“Sometimes you put walls up, not to keep people out, but to see who cares enough to break them down.”
I am incredibly grateful to have some pretty amazing friends.
Which is a real blessing because my family is 3,000 miles away and they have had to fill in at some pretty hairy moments in my life when my family couldn’t be there in person to carry me through.
My friends would tell you that they think I work hard to maintain our friendships. I don’t. Every ounce of time and energy I give to my friends I do for me.
I need them.
And I spend time with them whether it’s in person or on the phone or exchanging emails because I get something huge from having them in my life.
I get to live my truth.
But I get something more from being there for them.
In my younger days, I had friends who I consider “fair weather.” They were there during the good times, but when the going got rough, meaning I got really rough and a little frayed around the edges, I fell from grace in their eyes and they dropped me.
This isn’t a friend. A friend is someone who comes to you and says, “Hey listen…you’re behaving in ways that aren’t cool. And doing things I don’t agree with. And I really love you and don’t want to see you get hurt. Tell me what’s really going on.”
Call me out on my sh*t.
Don’t run away when I need you.
True friends—these are the ones we can bare our soul to. They are the ones who give us a dose of reality when we’re bitching about something repeatedly, making no progress and they can see we’re running in circles.
They call us out. They don’t hesitate to say, “Hey listen sister, this is you going back into your story.” or, “I’m not buying any of this. What’s really going on with you? Are you telling me everything?”
Because let’s admit, we do like to leave some of the more delicate and somewhat embarrassing details out.
But this is the only way we make progress, when we’re doing something destructive in our lives, and then grow from it. We have to be willing to trust our friends enough to bare our souls, reveal our hidden shame and just say what’s there for us.
All of it.
How can our friends help us if we aren’t willing to tell the truth, the whole truth, and nothing but the truth?
I have led a very messy, imperfect life like most people. I spent the first 35 years of it hiding things I had done out of shame, therefore not allowing even my closest friends or my own family to know the real me.

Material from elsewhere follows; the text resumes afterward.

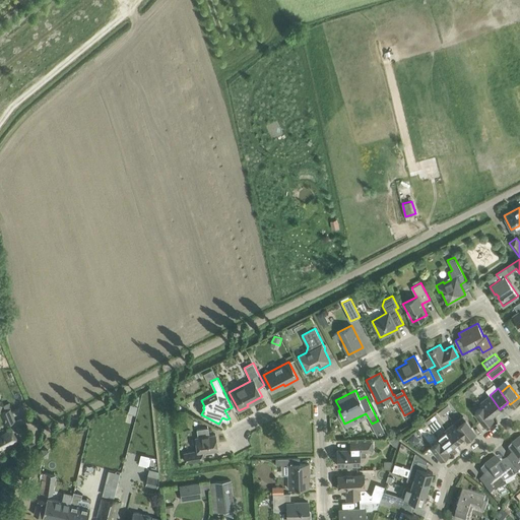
[(500,409),(490,395),(486,391),(477,398),(482,405),(492,415),(500,409)]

I failed to get myself out of some sticky situations faster than I should have, had I allowed myself to just be honest with the people closest to me.
Here’s what happens when you out yourself and vomit your messy, imperfect, brutalful truth to people—people hardly flinch.
They actually breathe a sigh of relief: “Oh, hell yeah, she’s just like me. She screwed up. Awesome! Well, I can help with that! I’ve done that myself!”
Now the real healing and work can begin. We’re starting on level ground. Truth. Realness. No hiding. That’s what friendship is.
This past week, I was feeling hurt and a bit sad that a friend I’m trying to help wasn’t being 100 percent honest with me. I had shared all of my most shameful mistakes, painful wounds, vulnerabilities, and truths with him to make him feel safe.
I acknowledge I came in like a wrecking ball and knocked some neatly lined up beliefs he has about himself and his current situation off his shelf in an effort to wake him up, but still I expected full disclosure so I could help.
Shame really does a number on us but fear does more. And we should feel neither of these with true friends. We should be able to be 100 percent who we are in their presence and trust they will love us anyway.
After they call us out on our sh*t, of course.
Here’s what we do for people when we call them out on the things they are doing: We make it easier for them to be honest with themselves. We get to the real meat and bones of the situation. We force them to dig deeper than they are willing to go alone to get at the source of what’s really going on for them.
We push them over the edge. And sometimes, we all need to be pushed.
I don’t want a friend who “yeses” me to death. Who politely nods and says, “I totally support whatever you decide to do.”
I want you to be real with me. Tell me when I’m making a mistake. Tell me when I’m falling back into an old behavior pattern that isn’t healthy. Force me to admit the real reasons I did something instead of the lies I’m telling myself.
That is a real friend: someone who is holding up a mirror and forcing me to look at my real, authentic self and admit the truth.
No shame. No hiding. No pretending to be what I’m not. When I’m able to do that, I’m able to heal wounds, break unhealthy patterns in my life, make better choices for myself.
And I can’t do this unless I have friends willing to call me out on all of it.